El sol entra
por la ventana y calienta el escritorio y el lomo de Malena, tumbada sobre los
apuntes ignorando que Locke provenía de una familia de parlamentaristas. La
miro y pienso: «De todos los lugares de la casa, tuvo que enroscarse sobre mi
temario»; y a falta de cigarrillos en blanco y negro, bebo un sorbo del té que
se enfría lentamente a un lado. Ni siquiera el trino de los pájaros consigue
despertar en ella un mínimo interés; sus orejas, siempre atentas, apenas sí se
mueven ahora.
Mi vecino ha
puesto música y suena a los años cincuenta. Me imagino abrazada a tu cuerpo,
con la cabeza sobre tu hombro, con las luces bajas y me pregunto si él también
estará bailando en el salón de su casa. Son los compases de Only you y, de pronto, quisiera pasarme
lo que queda de día anclada a tus brazos y a esa canción. Nos imagino envejeciendo
juntos, como en cualquier película de lágrima y sonrisa fácil, pero no te lo
digo -lo escribo, que es peor, pero a estas alturas tampoco vas a sorprenderte
con esta confesión.
Malena se ha
subido al alféizar y los compases se repiten con intervalos de silencio -tal vez
sean besos. La Sierra, al fondo, está tan blanca como el lomo de la gata y se
me van los dedos de las manos si cuento los años que hace que no la piso. Me digo que
tenemos que subir un día de estos y qué fácil resulta hacer planes cuando se
tienen tantas cosas que hacer, me añado a mí misma mientras vuelvo a los
folios. Escribo y rasgo el papel: «Hume, vida y obras», y el bolígrafo refleja
este sol como si diciembre me sacara la lengua y Malena trata de atraparlo -el
bolígrafo y puede que diciembre también- entre sus garras. Tintinea su cascabel
y el grito de un niño llamando a su abuelo para que le mire me transporta sin remedio a los días eternos de la infancia.
«Hume, vida y
obras», me repito con falsa disciplina y pocas ganas. Cualquiera se concentra
con tanta vida al otro lado de la ventana, con la paz que traen los domingos, aunque
hoy sea jueves y festivo -o precisamente por eso, porque es jueves y festivo, y
llevamos la semana plagada de domingos. Esa melodía lejana, puede que desde un
tocadiscos para hacerlo todo aún más idílico, me confirma por cuarta o quinta
vez que only you can make this world seems right… Recuerdo entonces Edimburgo
y la estatua de David -total, ya hay más que familiaridad con él- a un lado de
la Royal Mile y las esperanzas de tantos estudiantes depositadas en el dedo
gordo de su pie. Nos recuerdo helados de frío y cagados
de miedo la noche que vimos su tumba en el cementerio y la ciudad a nuestros
pies, sus luces y sus fantasmas, y lo abrazados que nos dormimos después. Recuerdo
Edimburgo, sus intrincadas calles, sus empinadas cuestas y mi asfixia subiendo
al extinto volcán, when you hold my hand
I understand the magic that you do, el semáforo en el que nos besábamos día
tras día porque siempre estaba en rojo y los callejones que te detenías
a fotografiar. Y parece que haga siglos de aquella lluvia, de la cafetería,
de los haggies y de la paella con romero; hoy que es otra la paella que me
espera en la mesa, hoy que el sol se refleja en la nieve de nuestra Sierra, hoy
que bailan en el salón de al lado y un niño llama a su abuelo para que le mire.
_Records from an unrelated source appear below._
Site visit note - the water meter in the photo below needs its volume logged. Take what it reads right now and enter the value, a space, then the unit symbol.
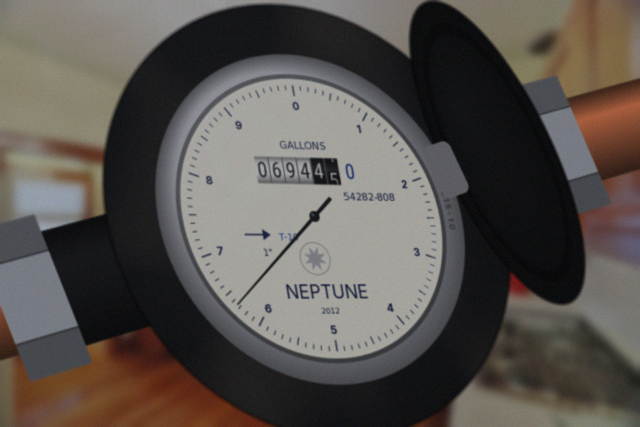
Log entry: 694446.3 gal
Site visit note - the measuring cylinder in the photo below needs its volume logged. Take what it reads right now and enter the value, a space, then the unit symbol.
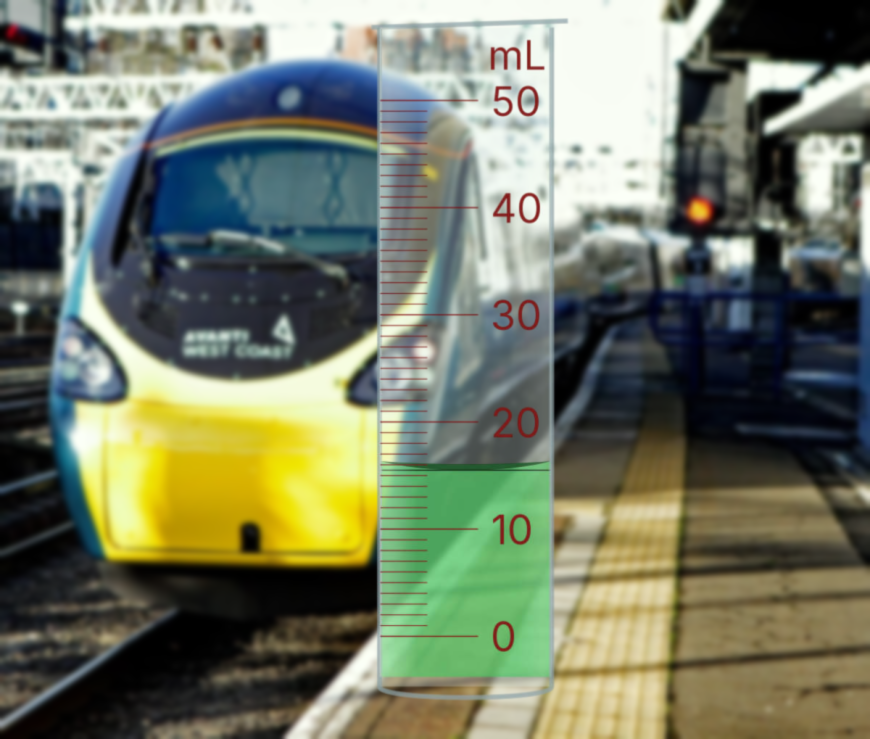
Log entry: 15.5 mL
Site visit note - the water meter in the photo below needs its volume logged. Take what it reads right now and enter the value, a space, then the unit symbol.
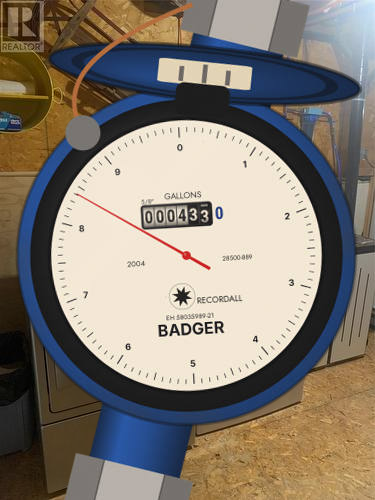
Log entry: 4328.4 gal
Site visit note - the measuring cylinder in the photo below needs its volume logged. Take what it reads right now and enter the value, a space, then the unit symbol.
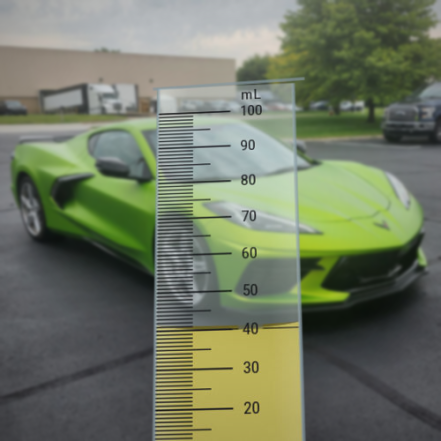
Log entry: 40 mL
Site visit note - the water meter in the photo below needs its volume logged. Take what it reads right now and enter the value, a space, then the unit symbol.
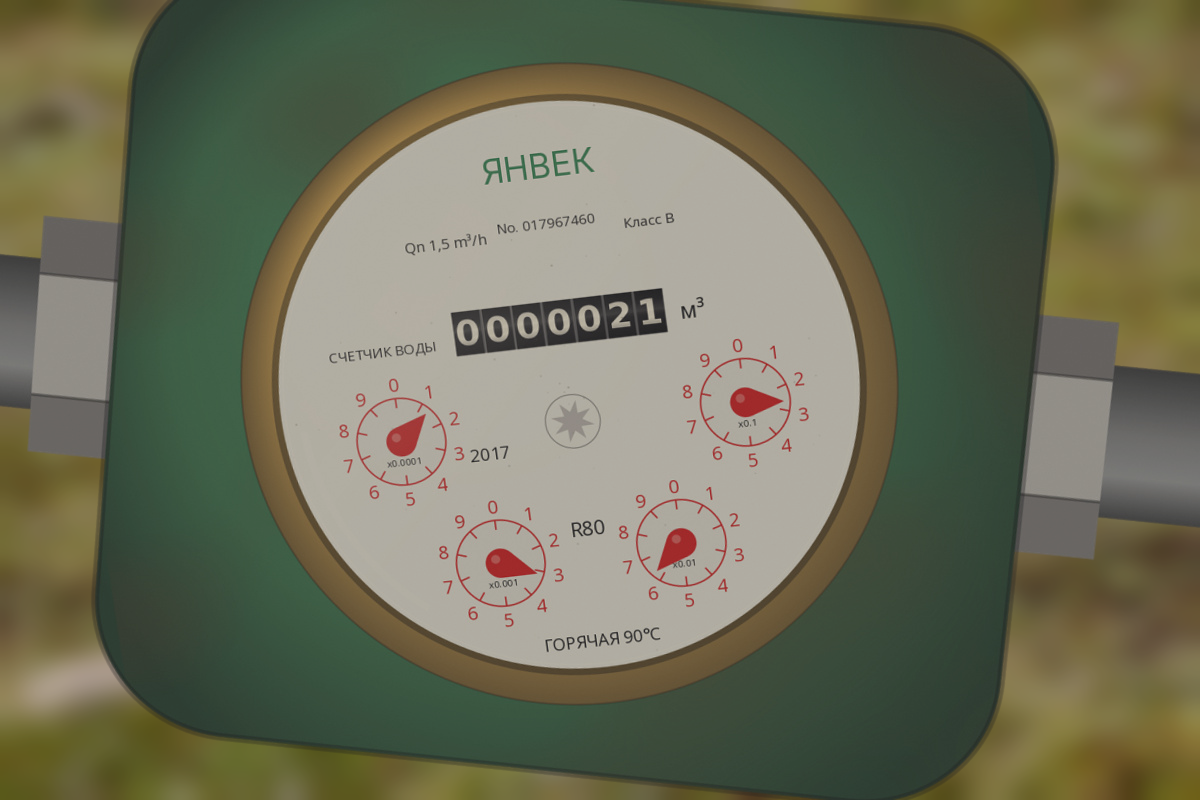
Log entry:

Malena hace otro tanto y se tumba boca arriba sobre los apuntes para que le
rasque la barriga; de un momento a otro se cansará y se revolverá con furia,
agitando sus patas y clavando sus uñas en mi brazo.
La música ha
dejado de sonar y ya sé que escribiré este texto. Cuando termines de leerlo,
llámame. Sé que no podrás prometerme que volveremos, pero para poner el punto
final fingiré que al otro lado del teléfono tu voz -«¿tú quieres?»- me lo
prometerá y, aunque luego nunca volvamos, afortunadamente Hume no se tiene por
qué enterar.
_________________________Suena (por cortesía de mi vecino): Only you (and you alone), The Platters.
Desde mi ventana: El sol cae sobre algunos tejados y Malena vigila atenta sus rayos.